Supplied material below:

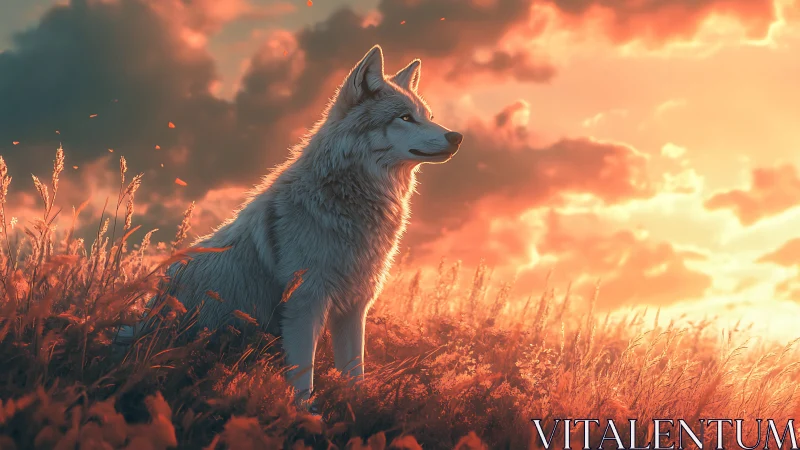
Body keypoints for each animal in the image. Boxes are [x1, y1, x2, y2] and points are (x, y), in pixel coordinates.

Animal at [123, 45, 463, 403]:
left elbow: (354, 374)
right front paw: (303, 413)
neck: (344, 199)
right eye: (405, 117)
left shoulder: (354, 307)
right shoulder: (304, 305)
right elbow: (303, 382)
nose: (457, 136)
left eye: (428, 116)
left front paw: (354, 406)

End of Supplied material.

### What is required
Write all the entries again word for word, minus the pictures.

### Exercise output
Body keypoints for each animal in the image. Boxes are [x1, y1, x2, y2] and points are (x, y), in pixel coordinates.

Animal at [123, 45, 463, 403]:
left elbow: (354, 374)
right front paw: (303, 413)
neck: (344, 199)
right eye: (405, 117)
left shoulder: (354, 307)
right shoulder: (304, 305)
right elbow: (303, 382)
nose: (457, 136)
left eye: (428, 116)
left front paw: (354, 406)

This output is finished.